La « deuxième » femme du chef

Vendredi soir, mon chef m’a dit qu’il partait en voyage d’affaire il a donc quitté le bureau plus tôt que d’habitude.
Je suis hôtesse d’accueil dans une grosse boite et ce jour là je terminais à 20H. J’habite dans un quartier populaire un peu excentré de Paris,en plein hiver à cette heure il fait nuit depuis longtemps et les éclairages publiques sont faibles ce qui ne rassure pas vraiment les passants;tapies dans l’ombre des silhouettes jonchent les immeubles.
En sortant de la bouche du métro, emmitouflée dans mon manteau j’avance d’un pas rapide. Ma rue est un boyau urbain. De ces ruelles coupe gorge qui relient deux grandes avenues, les pavés suintants les murs décorés d’affiches en tous genres et de toutes les époques,seul un bar PMU égaie la rue avec des musiques aux rimes douces et chaudes comme une fenêtre ouvrant sur un lointain paysage idyllique.
Le crachin vient semer un peu d’humidité, quelques rigoles d’eau se forment et colmatent les irrégularités de ces trottoirs impossibles à emprunter en talons.

Brusquement les bruits de la ville sont détrônés par un rire de femme gai et sonore, à son oreille un homme chuchote quelques mots,seul le timbre de sa voix parvient jusqu’à moi,intriguée je me retourne pour voir ce couple peu conforme au quartier.

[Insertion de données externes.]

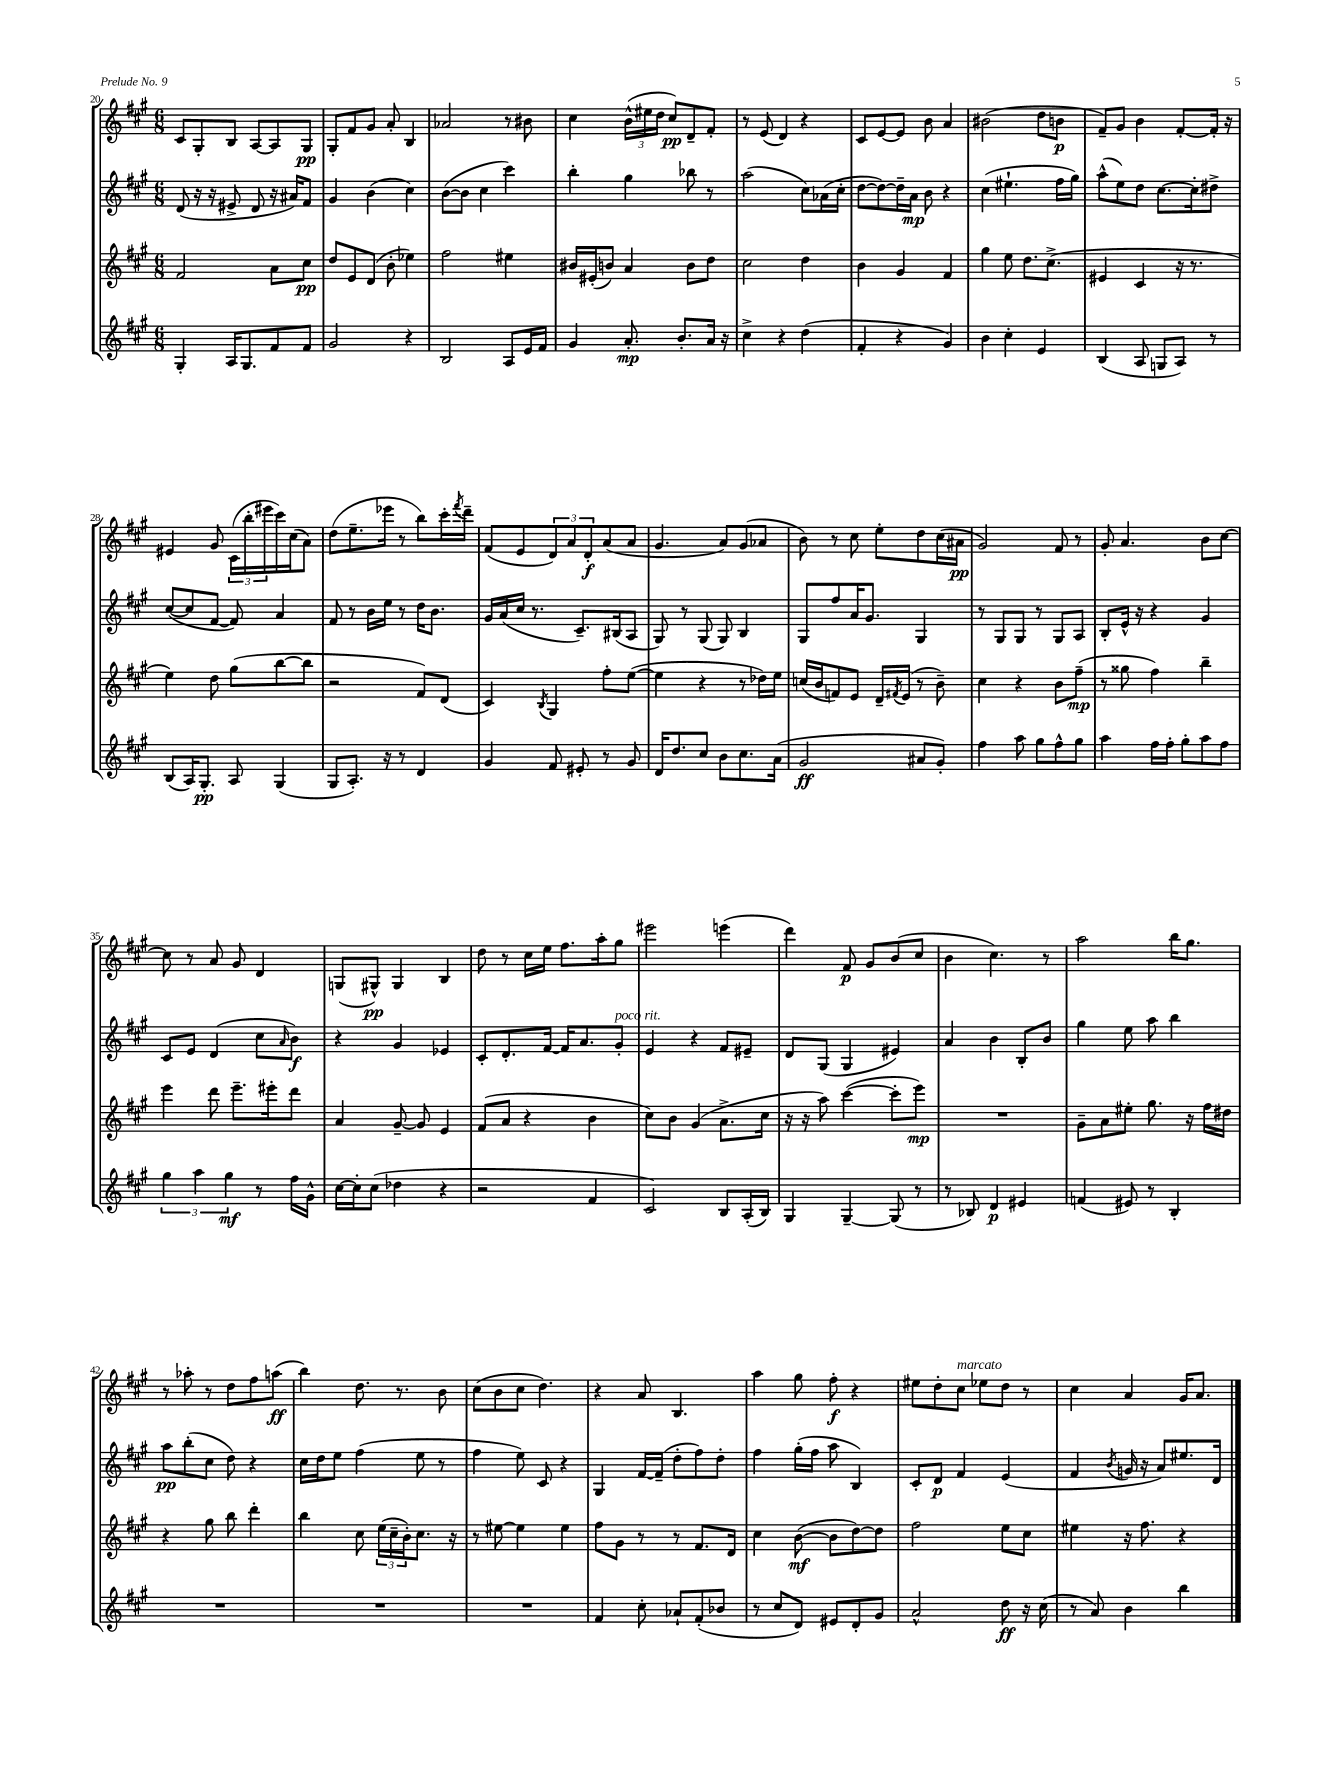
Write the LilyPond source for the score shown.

<<
\new StaffGroup <<
\new Staff = "s0" {
    \clef treble \key a \major \numericTimeSignature \time 6/8
    cis'8 gis8-. b8 a8~ a8 gis8\pp |
    gis8-. fis'8 gis'8 a'8-. b4 |
    aes'2 r8 bis'8 |
    cis''4 \tuplet 3/2 { b'16-^( eis''16 d''16 } cis''8\pp) d'8-- fis'8-. |
    r8 e'8( d'4) r4 |
    cis'8 e'8~ e'8 b'8 a'4 |
    bis'2( d''8 b'8\p |
    fis'8--) gis'8 b'4 fis'8~-. fis'16-. r16 |
    eis'4 gis'8 \tuplet 3/2 { cis'16( b''16-. eis'''16 } cis'''16) cis''16( a'8) |
    d''8( e''8.-- ees'''16 r8 b''8) cis'''16-. \acciaccatura { fis'''8 } d'''16-- |
    fis'8( e'8 \tuplet 3/2 { d'8) a'8 d'8-.\f } a'8( a'8 |
    gis'4. a'8) gis'8( aes'8 |
    b'8) r8 cis''8 e''8-. d''8 cis''16( ais'16\pp |
    gis'2) fis'8 r8 |
    gis'8-. a'4. b'8 cis''8~ |
    cis''8 r8 a'8 gis'8 d'4 |
    g8( gis8-^\pp) gis4 b4 |
    d''8 r8 cis''16 e''16 fis''8. a''16-. gis''8 |
    eis'''2 e'''4( |
    d'''4) fis'8\p gis'8 b'8( cis''8 |
    b'4 cis''4.) r8 |
    a''2 b''16 gis''8. |
    r8 aes''8-. r8 d''8 fis''8 a''8\ff( |
    b''4) d''8. r8. b'8 |
    cis''8( b'8 cis''8 d''4.) |
    r4 a'8 b4. |
    a''4 gis''8 fis''8-.\f r4 |
    eis''8 d''8-. cis''8^\markup { \italic "marcato" } ees''8 d''8 r8 |
    cis''4 a'4 gis'16 a'8. \bar "|." |
}
\new Staff = "s1" {
    \clef treble \key a \major \numericTimeSignature \time 6/8
    d'8( r16 r16 eis'8-> d'8 r16 ais'16) fis'8 |
    gis'4 b'4( cis''4) |
    b'8~( b'8 cis''4 cis'''4) |
    b''4-. gis''4 bes''8 r8 |
    a''2( cis''8) aes'16( cis''16-. |
    d''8~ d''8~) d''16-- a'16\mp b'8 r4 |
    cis''4( eis''4.-! fis''16 gis''16) |
    a''8-^( e''8) d''8 cis''8.~ cis''16-. dis''8-> |
    cis''8~( cis''8 fis'8~ fis'8) a'4 |
    fis'8 r8 b'16 e''16 r8 d''16 b'8. |
    gis'16 a'16( cis''16 r8. cis'8.--) bis16( a8 |
    gis8) r8 gis8( gis8) b4 |
    gis8 fis''8 a'16 gis'8. gis4 |
    r8 gis8 gis8 r8 gis8 a8 |
    b8-. e'16-^ r16 r4 gis'4 |
    cis'8 e'8 d'4( cis''8 \grace { a'16 } b'8\f) |
    r4 gis'4 ees'4 |
    cis'8-. d'8.-. fis'16~ fis'16 a'8. gis'8-.^\markup { \italic "poco rit." } |
    e'4 r4 fis'8 eis'8-- |
    d'8 gis8( gis4 eis'4) |
    a'4 b'4 b8-. b'8 |
    gis''4 e''8 a''8 b''4 |
    a''8\pp b''8-.( cis''8 d''8) r4 |
    cis''16 d''16 e''8 fis''4( e''8 r8 |
    fis''4 e''8) cis'8 r4 |
    gis4 fis'16~ fis'16--( d''8-. fis''8) d''8-. |
    fis''4 gis''16-.( fis''16 a''8 b4) |
    cis'8-. d'8\p fis'4 e'4( |
    fis'4 \acciaccatura { b'8 } g'16 r16 a'8) eis''8. d'16 \bar "|." |
}
\new Staff = "s2" {
    \clef treble \key a \major \numericTimeSignature \time 6/8
    fis'2 a'8 cis''8\pp |
    d''8 e'8 d'8( b'8-. ees''4) |
    fis''2 eis''4 |
    bis'16 eis'16-.( b'8) a'4 b'8 d''8 |
    cis''2 d''4 |
    b'4 gis'4 fis'4 |
    gis''4 e''8 d''8. cis''8.->( |
    eis'4 cis'4 r16 r8. |
    e''4) d''8 gis''8( b''8~ b''8 |
    r2 fis'8) d'8( |
    cis'4) \acciaccatura { b8 } gis4 fis''8-. e''8~( |
    e''4 r4 r8 des''16) e''16 |
    c''16( b'16 f'8) e'8 d'16-- \acciaccatura { fis'8 } e'16( r8 b'8--) |
    cis''4 r4 b'8 fis''8--\mp( |
    r8 gisis''8 fis''4) b''4-- |
    e'''4 d'''8 e'''8.-- eis'''16-. d'''8 |
    a'4 gis'8~-- gis'8 e'4 |
    fis'8( a'8 r4 b'4 |
    cis''8) b'8 gis'4( a'8.-> cis''16 |
    r16 r16 a''8) cis'''4~( cis'''8-. e'''8\mp) |
    R2. |
    gis'8-- a'8 eis''8-. gis''8. r16 fis''16 dis''16 |
    r4 gis''8 b''8 d'''4-. |
    b''4 cis''8 \tuplet 3/2 { e''16( cis''16-- b'16-.) } cis''8. r16 |
    r8 eis''8~ eis''4 eis''4 |
    fis''8 gis'8 r8 r8 fis'8. d'16 |
    cis''4 b'8~\mf( b'8 d''8~) d''8 |
    fis''2 e''8 cis''8 |
    eis''4 r16 fis''8. r4 \bar "|." |
}
\new Staff = "s3" {
    \clef treble \key a \major \numericTimeSignature \time 6/8
    gis4-. a16 gis8. fis'8 fis'8 |
    gis'2 r4 |
    b2 a8 e'16 fis'16 |
    gis'4 a'8.-.\mp b'8.-. a'16 r16 |
    cis''4-> r4 d''4( |
    fis'4-. r4 gis'4) |
    b'4 cis''4-. e'4 |
    b4( a8 g8 a8) r8 |
    b8( a16) gis8.-.\pp a8 gis4( |
    gis8 a8.-.) r16 r8 d'4 |
    gis'4 fis'8 eis'8-. r8 gis'8 |
    d'16 d''8. cis''8 b'8 cis''8. a'16( |
    gis'2\ff ais'8 gis'8-.) |
    fis''4 a''8 gis''8 fis''8-^ gis''8 |
    a''4 fis''16 fis''16-. gis''8-. a''8 fis''8 |
    \tuplet 3/2 { gis''4 a''4 gis''4\mf } r8 fis''16 gis'16-^ |
    cis''16~ cis''16-. cis''8( des''4 r4 |
    r2 fis'4 |
    cis'2) b8 a16-.( b16) |
    gis4 gis4~-- gis8( r8 |
    r8 bes8) d'4\p eis'4 |
    f'4( eis'8) r8 b4-. |
    R2. |
    R2. |
    R2. |
    fis'4 cis''8-. aes'8-! fis'8-.( bes'8 |
    r8 cis''8 d'8) eis'8 d'8-. gis'8 |
    a'2-^ d''8\ff r16 cis''16( |
    r8 a'8) b'4 b''4 \bar "|." |
}
>>
>>
\layout { \context { \Score currentBarNumber = #20 } }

Une grande femme aux cheveux roux parée d’une fourrure et de hauts talons rit à gorge déployée la tête légèrement penchée sur l’épaule de l’homme qui lu pose la main sur le cou. Cet homme était mon chef cette femme n’était pas la sienne.

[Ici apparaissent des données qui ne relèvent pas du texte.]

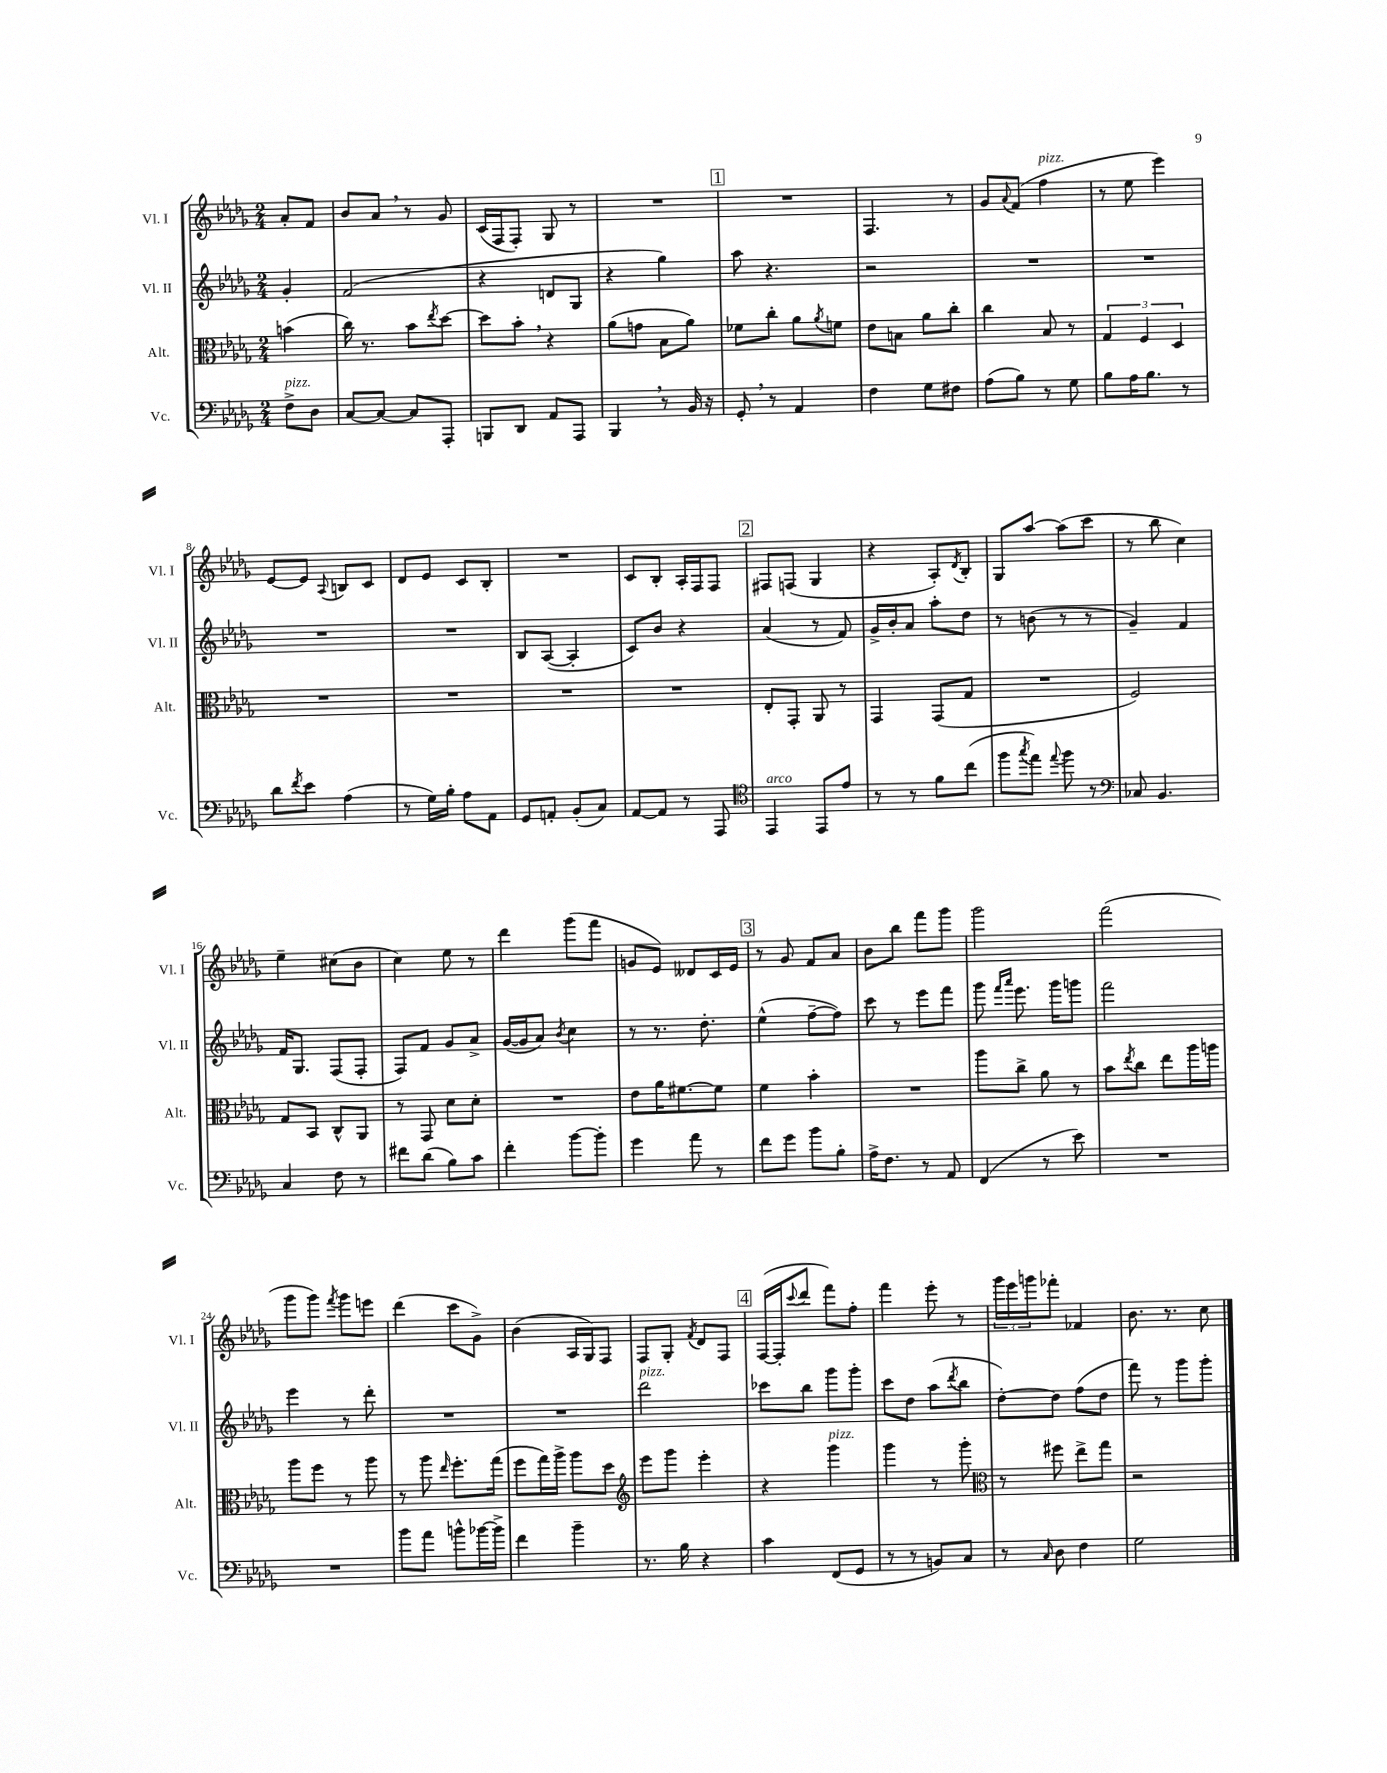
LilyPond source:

<<
\new StaffGroup <<
\new Staff = "s0" \with { instrumentName = "Vl. I" shortInstrumentName = "Vl. I" } {
    \clef treble \key des \major \numericTimeSignature \time 2/4 \partial 4
    aes'8-. f'8 |
    bes'8 aes'8 \breathe r8 ges'8 |
    c'16( f16 f8-.) ges8 r8 |
    R2 |
    \mark \markup { \box "1" } R2 |
    f4. r8 |
    ges'8 \appoggiatura { aes'8 } f'8( f''4^\markup { \italic "pizz." } |
    r8 ees''8 ees'''4) |
    ees'8~ ees'8 \appoggiatura { aes8 } b8 c'8 |
    des'8 ees'8 c'8 bes8-. |
    R2 |
    c'8 bes8-. aes16-. f16 f8 |
    \mark \markup { \box "2" } fis8 f8( ges4 |
    r4 aes8-.) \acciaccatura { des'8 } bes8-. |
    ges8 aes''8~ aes''8( c'''8 |
    r8 bes''8 c''4) |
    ees''4-- cis''8( bes'8 |
    c''4) ees''8 r8 |
    des'''4 ges'''8( f'''8 |
    g'8 ees'8) deses'8 c'16 ees'16 |
    \mark \markup { \box "3" } r8 ges'8 f'8 aes'8 |
    bes'8 bes''8 f'''8 ges'''8 |
    ges'''2 |
    f'''2( |
    ges'''8 ges'''8) \acciaccatura { f'''8 } ges'''8 e'''8 |
    des'''4( c'''8 ges'8->) |
    bes'4( aes16 ges16) f8 |
    f8 ges8-. \acciaccatura { f'8 } des'8 f8 |
    \mark \markup { \box "4" } f16~( f16-. \appoggiatura { c'''8 } des'''8 f'''8) f''8-. |
    f'''4 ees'''8-. r8 |
    \tuplet 3/2 { ges'''16 ees'''16 g'''16 } fes'''8-. fes'4 |
    bes'8. r8. c''8 \bar "|." |
}
\new Staff = "s1" \with { instrumentName = "Vl. II" shortInstrumentName = "Vl. II" } {
    \clef treble \key des \major \numericTimeSignature \time 2/4 \partial 4
    ges'4-. |
    f'2( |
    r4 d'8 ges8 |
    r4 ges''4) |
    \mark \markup { \box "1" } aes''8 r4. |
    r2 |
    R2 |
    R2 |
    R2 |
    R2 |
    bes8 aes8~( aes4-. |
    c'8) bes'8 r4 |
    \mark \markup { \box "2" } aes'4( r8 f'8) |
    ges'16-> bes'16-. aes'8 aes''8-. des''8 |
    r8 b'8( r8 r8 |
    ges'4--) f'4 |
    f'16 ges8. f8( f8-. |
    f8) f'8 ges'8 aes'8-> |
    ges'16~( ges'16 aes'8) \acciaccatura { bes'8 } c''4 |
    r8 r8. des''8.-. |
    \mark \markup { \box "3" } ees''4-^( f''8~-- f''8) |
    c'''8 r8 ees'''8 f'''8 |
    ges'''8 \grace { f'''16 aes'''16 } ees'''8. ges'''16 g'''8 |
    f'''2 |
    ees'''4 r8 des'''8-. |
    R2 |
    R2 |
    des'''2^\markup { \italic "pizz." } |
    \mark \markup { \box "4" } ces'''8 bes''8 ges'''8 ges'''8-. |
    c'''8 des''8 aes''8( \acciaccatura { des'''8 } bes''8 |
    des''8~-.) des''8 f''8( des''8 |
    f'''8) r8 ges'''8 ges'''8-. \bar "|." |
}
\new Staff = "s2" \with { instrumentName = "Alt." shortInstrumentName = "Alt." } {
    \clef alto \key des \major \numericTimeSignature \time 2/4 \partial 4
    b'4( |
    c''16) r8. bes'8 \acciaccatura { ees''8 } des''8~ |
    des''8 bes'8-. \breathe r4 |
    aes'8( g'8 bes8 aes'8) |
    \mark \markup { \box "1" } fes'8 c''8-. aes'8 \acciaccatura { aes'8 } f'8 |
    ees'8 b8 aes'8 c''8-. |
    c''4 bes8 r8 |
    \tuplet 3/2 { ges4 f4 des4 } |
    R2 |
    R2 |
    R2 |
    R2 |
    \mark \markup { \box "2" } ees8-. ges,8-. aes,8 r8 |
    ges,4 ges,8( ges8 |
    R2 |
    f2) |
    ges8 bes,8 c8-^ aes,8 |
    r8 ges,8 des'8 des'8-. |
    R2 |
    ees'8 aes'16 fis'8.~ fis'8 |
    \mark \markup { \box "3" } f'4 bes'4-. |
    R2 |
    aes''8 c''8-> aes'8 r8 |
    bes'8 \acciaccatura { ees''8 } c''8 ees''8 aes''16 a''16 |
    aes''8 f''8 r8 aes''8 |
    r8 aes''8 \grace { ees''16 } f''8.-. ges''16( |
    f''8 ges''16) aes''16-> aes''8 des''8 |
    \clef treble ees'''8 ges'''8 ees'''4-. |
    \mark \markup { \box "4" } r4 ges'''4^\markup { \italic "pizz." } |
    ges'''4 r8 ges'''8-. |
    \clef alto r8 fis''8 ees''8-> ges''8 |
    r2 \bar "|." |
}
\new Staff = "s3" \with { instrumentName = "Vc." shortInstrumentName = "Vc." } {
    \clef bass \key des \major \numericTimeSignature \time 2/4 \partial 4
    f8->^\markup { \italic "pizz." } des8 |
    c8~ c8~ c8 aes,,8-. |
    b,,8 des,8 aes,8 aes,,8 |
    bes,,4 \breathe r8 bes,16 r16 |
    \mark \markup { \box "1" } ges,8-. \breathe r8 aes,4 |
    f4 ges8 fis8 |
    aes8( bes8) r8 ges8 |
    bes8 aes16 bes8. r8 |
    des'8 \acciaccatura { f'8 } ees'8 aes4( |
    r8 ges16) bes16-. aes8 aes,8 |
    ges,8 a,8-. bes,8-.( c8) |
    aes,8~ aes,8 r8 aes,,8 |
    \mark \markup { \box "2" } \clef tenor ees,4^\markup { \italic "arco" } ees,8 ees'8 |
    r8 r8 f'8 c''8( |
    f''8 \acciaccatura { ges''8 } ees''8) \appoggiatura { ees''8 } f''8 r8 |
    \clef bass ces8 bes,4. |
    c4 f8 r8 |
    fis'8 des'8( bes8) c'8 |
    f'4-. bes'8~ bes'8-. |
    ges'4 aes'8 r8 |
    \mark \markup { \box "3" } f'8 ges'8 bes'8 bes8-. |
    aes16-> f8. r8 aes,8 |
    f,4( r8 ees'8) |
    R2 |
    R2 |
    bes'8 aes'8 b'8-^ bes'16~ bes'16-> |
    f'4 bes'4-- |
    r8. bes16 r4 |
    \mark \markup { \box "4" } c'4 f,8( ges,8 |
    r8 r8 b,8) c8 |
    r8 \grace { c16 } des8 f4 |
    ges2 \bar "|." |
}
>>
>>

Bref échange de regards fugaces, en une demie seconde le rire s’arrête mon chef stoppe net une gêne en plomb vient combler l’espace entre nous,sans rien dire pour ne pas alourdir la scène je me retourne et accélère le pas pour gagner ma porte.
Lundi matin au bureau l’air visiblement gêné mon chef ne m’a évitée, quant à moi, je me suis retenue de lui demander si son voyage d’affaire c’était bien conclu.